Amtrak Passenger: We Were 'Flying' Into the Air

Several media outlets have reported that speeds of up to 100 miles per hour might have been a factor in the crash. Lucas Jackson/Reuters

Amid shattered glass, blood, discombobulation and his own injuries, 24-year-old passenger Zach Feldman managed to help those around him aboard the Amtrak train that derailed Tuesday night.

The Brooklyn resident tells Newsweek he remembers working on his laptop and drinking a beer in the cafe car when suddenly the train swerved off the track. Seconds later, he says, his car was "flying" into the air.

"Really suddenly there comes this loud explosion, like really loud sound, and then another loud bump," says Feldman, who was returning to New York City on the train after a two-day trip to Philadelphia. "The lights of the car turned off and, we were flying basically."

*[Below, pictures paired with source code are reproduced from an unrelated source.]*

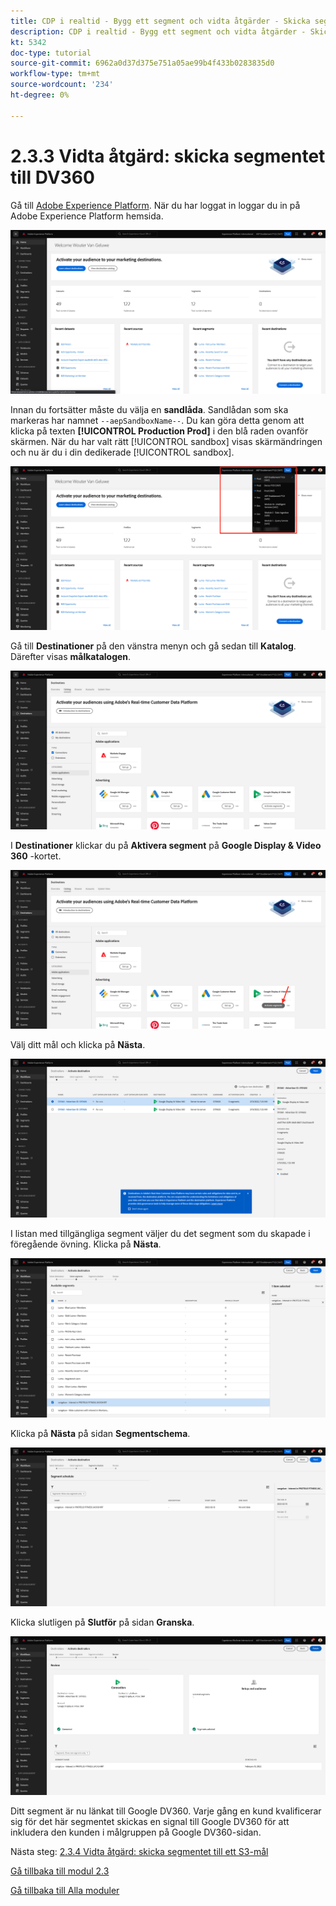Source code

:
 ```yaml
---
title: CDP i realtid - Bygg ett segment och vidta åtgärder - Skicka segmentet till DV360
description: CDP i realtid - Bygg ett segment och vidta åtgärder - Skicka segmentet till DV360
kt: 5342
doc-type: tutorial
source-git-commit: 6962a0d37d375e751a05ae99b4f433b0283835d0
workflow-type: tm+mt
source-wordcount: '234'
ht-degree: 0%

---
```


# 2.3.3 Vidta åtgärd: skicka segmentet till DV360

Gå till [Adobe Experience Platform](https://experience.adobe.com/platform). När du har loggat in loggar du in på Adobe Experience Platform hemsida.

![Datainmatning](./../../../modules/datacollection/module1.2/images/home.png)

Innan du fortsätter måste du välja en **sandlåda**. Sandlådan som ska markeras har namnet ``--aepSandboxName--``. Du kan göra detta genom att klicka på texten **[!UICONTROL Production Prod]** i den blå raden ovanför skärmen. När du har valt rätt [!UICONTROL sandbox] visas skärmändringen och nu är du i din dedikerade [!UICONTROL sandbox].

![Datainmatning](./../../../modules/datacollection/module1.2/images/sb1.png)

Gå till **Destinationer** på den vänstra menyn och gå sedan till **Katalog**. Därefter visas **målkatalogen**.

![RTCDP](./images/rtcdpmenudest.png)

I **Destinationer** klickar du på **Aktivera segment** på **Google Display &amp; Video 360** -kortet.

![RTCDP](./images/rtcdpgoogleseg.png)

Välj ditt mål och klicka på **Nästa**.

![RTCDP](./images/rtcdpcreatedest2.png)

I listan med tillgängliga segment väljer du det segment som du skapade i föregående övning. Klicka på **Nästa**.

![RTCDP](./images/rtcdpcreatedest3.png)

Klicka på **Nästa** på sidan **Segmentschema**.

![RTCDP](./images/rtcdpcreatedest4.png)

Klicka slutligen på **Slutför** på sidan **Granska**.

![RTCDP](./images/rtcdpcreatedest5.png)

Ditt segment är nu länkat till Google DV360. Varje gång en kund kvalificerar sig för det här segmentet skickas en signal till Google DV360 för att inkludera den kunden i målgruppen på Google DV360-sidan.

Nästa steg: [2.3.4 Vidta åtgärd: skicka segmentet till ett S3-mål](./ex4.md)

[Gå tillbaka till modul 2.3](./real-time-cdp-build-a-segment-take-action.md)

[Gå tillbaka till Alla moduler](../../../overview.md)
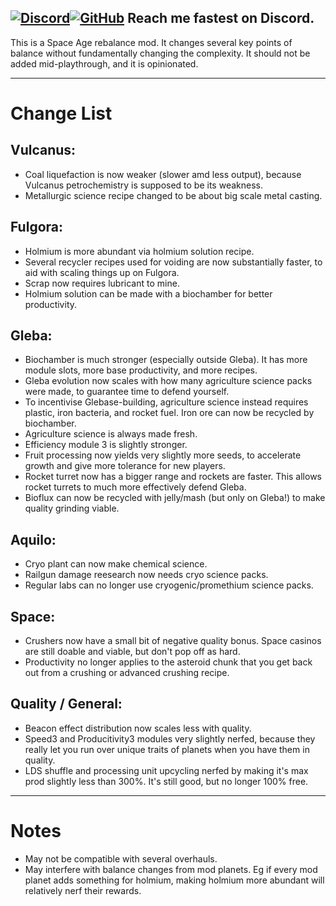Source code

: [![Discord](https://img.shields.io/badge/Discord-%235865F2.svg?style=for-the-badge&logo=discord&logoColor=white)](https://discord.gg/CaDJzEj557)[![GitHub](https://img.shields.io/badge/github-%23121011.svg?style=for-the-badge&logo=github&logoColor=white)](https://github.com/LoupAndSnoop/space-anal-justice)
Reach me fastest on Discord.
---

This is a Space Age rebalance mod. It changes several key points of balance without fundamentally changing the complexity. It should not be added mid-playthrough, and it is opinionated.

----
# Change List

## Vulcanus:
- Coal liquefaction is now weaker (slower amd less output), because Vulcanus petrochemistry is supposed to be its weakness.
- Metallurgic science recipe changed to be about big scale metal casting.

## Fulgora:
- Holmium is more abundant via holmium solution recipe.
- Several recycler recipes used for voiding are now substantially faster, to aid with scaling things up on Fulgora.
- Scrap now requires lubricant to mine.
- Holmium solution can be made with a biochamber for better productivity.

## Gleba:
- Biochamber is much stronger (especially outside Gleba). It has more module slots, more base productivity, and more recipes.
- Gleba evolution now scales with how many agriculture science packs were made, to guarantee time to defend yourself.
- To incentivise Glebase-building, agriculture science instead requires plastic, iron bacteria, and rocket fuel. Iron ore can now be recycled by biochamber.
- Agriculture science is always made fresh.
- Efficiency module 3 is slightly stronger.
- Fruit processing now yields very slightly more seeds, to accelerate growth and give more tolerance for new players.
- Rocket turret now has a bigger range and rockets are faster. This allows rocket turrets to much more effectively defend Gleba.
- Bioflux can now be recycled with jelly/mash (but only on Gleba!) to make quality grinding viable.

## Aquilo:
- Cryo plant can now make chemical science.
- Railgun damage reesearch now needs cryo science packs.
- Regular labs can no longer use cryogenic/promethium science packs.

## Space:
- Crushers now have a small bit of negative quality bonus. Space casinos are still doable and viable, but don't pop off as hard.
- Productivity no longer applies to the asteroid chunk that you get back out from a crushing or advanced crushing recipe.

## Quality / General:
- Beacon effect distribution now scales less with quality.
- Speed3 and Producitivity3 modules very slightly nerfed, because they really let you run over unique traits of planets when you have them in quality.
- LDS shuffle and processing unit upcycling nerfed by making it's max prod slightly less than 300%. It's still good, but no longer 100% free.

------------
# Notes

- May not be compatible with several overhauls.
- May interfere with balance changes from mod planets. Eg if every mod planet adds something for holmium, making holmium more abundant will relatively nerf their rewards.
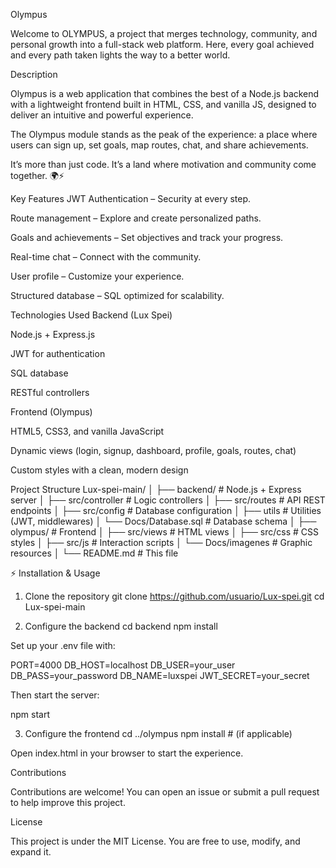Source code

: Olympus

Welcome to OLYMPUS, a project that merges technology, community, and personal growth into a full-stack web platform. Here, every goal achieved and every path taken lights the way to a better world.

Description

Olympus is a web application that combines the best of a Node.js backend with a lightweight frontend built in HTML, CSS, and vanilla JS, designed to deliver an intuitive and powerful experience.

The Olympus module stands as the peak of the experience: a place where users can sign up, set goals, map routes, chat, and share achievements.

It’s more than just code.
It’s a land where motivation and community come together. 🌍⚡

Key Features
 JWT Authentication – Security at every step.

 Route management – Explore and create personalized paths.

 Goals and achievements – Set objectives and track your progress.

 Real-time chat – Connect with the community.

 User profile – Customize your experience.

 Structured database – SQL optimized for scalability.

Technologies Used
Backend (Lux Spei)

Node.js + Express.js

JWT for authentication

SQL database

RESTful controllers

Frontend (Olympus)

HTML5, CSS3, and vanilla JavaScript

Dynamic views (login, signup, dashboard, profile, goals, routes, chat)

Custom styles with a clean, modern design

 Project Structure
Lux-spei-main/
│
├── backend/               # Node.js + Express server
│   ├── src/controller     # Logic controllers
│   ├── src/routes         # API REST endpoints
│   ├── src/config         # Database configuration
│   ├── utils              # Utilities (JWT, middlewares)
│   └── Docs/Database.sql  # Database schema
│
├── olympus/               # Frontend
│   ├── src/views          # HTML views
│   ├── src/css            # CSS styles
│   ├── src/js             # Interaction scripts
│   └── Docs/imagenes      # Graphic resources
│
└── README.md              # This file

⚡ Installation & Usage
1. Clone the repository
git clone https://github.com/usuario/Lux-spei.git
cd Lux-spei-main

2. Configure the backend
cd backend
npm install


Set up your .env file with:

PORT=4000
DB_HOST=localhost
DB_USER=your_user
DB_PASS=your_password
DB_NAME=luxspei
JWT_SECRET=your_secret


Then start the server:

npm start

3. Configure the frontend
cd ../olympus
npm install   # (if applicable)


Open index.html in your browser to start the experience. 

 Contributions

Contributions are welcome!
You can open an issue or submit a pull request to help improve this project.

License

This project is under the MIT License.
You are free to use, modify, and expand it.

Feldman said the cafe car turned over on its side and he woke up next to the window, on the side of the car farthest from the ground. The conductor was next to him, along with two passengers who both appeared to have head injuries and were bleeding. He said he didn't think he lost consciousness for more than a few seconds.

"I was kind of freaked out. I was like, What the hell happened?" he says. Feldman said he did a self-check, realized he wasn't bleeding and started to move. Feldman was lucky, he only suffered from a sprained finger, cuts and bruising along the left side of his body.

The train, which was traveling from Washington, D.C., to New York City, was approaching a turn when its cars derailed at around 9:30 p.m. About 238 passengers and five crew members were on board, according to Amtrak.

The conductor near him used her walkie-talkie to call for help, while Feldman dialed 911 on his cellphone. Then he attended to people near him and offered his phone for others to call their loved ones.

About 20 minutes later, firemen entered the car through the door and windows. They asked anyone who was able to walk to evacuate the train, and for those who couldn't, to stay in place until help arrived.

Once outside the train, "everyone was just looking back and seeing it in completely the wrong position in relation to the tracks, perpendicular really," Feldman says.

Hundreds of personnel greeted the evacuees and directed them to different triage areas depending on the extent of their injuries. Officials then drove them to emergency rooms across the city.

More than 200 people were treated at local hospitals, Samantha Phillips, director of emergency management for the city of Philadelphia, told reporters. Feldman was released from the hospital around 6 a.m. on Wednesday.

Several media outlets have reported that speeds of up to 100 miles per hour might have been a factor in the crash. Feldman says he wasn't paying attention to the speed of the train.

Feldman, who is the chief academic officer and cofounder of the New York Code + Design Academy, rides the Amtrak 188 train about every three weeks for business in Philadelphia.

After his release from the hospital, Feldman says he called a few of his fellow passengers, just to check on them.

"I have a feeling that everyone in the cafe car was mostly OK," he says.